## Activity:
Work out how many lines in the records contain the word "условия", and give that number alone.

## Exercise data:
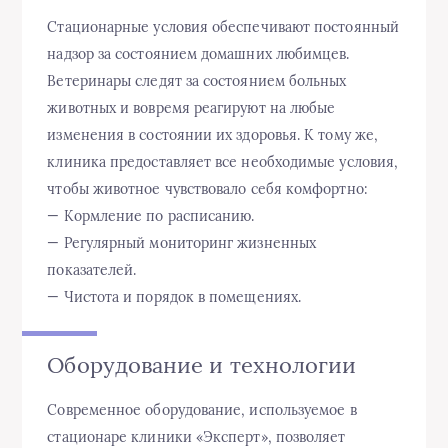
Стационарные условия обеспечивают постоянный
надзор за состоянием домашних любимцев.
Ветеринары следят за состоянием больных
животных и вовремя реагируют на любые
изменения в состоянии их здоровья. К тому же,
клиника предоставляет все необходимые условия,
чтобы животное чувствовало себя комфортно:
— Кормление по расписанию.
— Регулярный мониторинг жизненных
показателей.
— Чистота и порядок в помещениях.
Оборудование и технологии
Современное оборудование, используемое в
стационаре клиники «Эксперт», позволяет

## Finished exercise:
2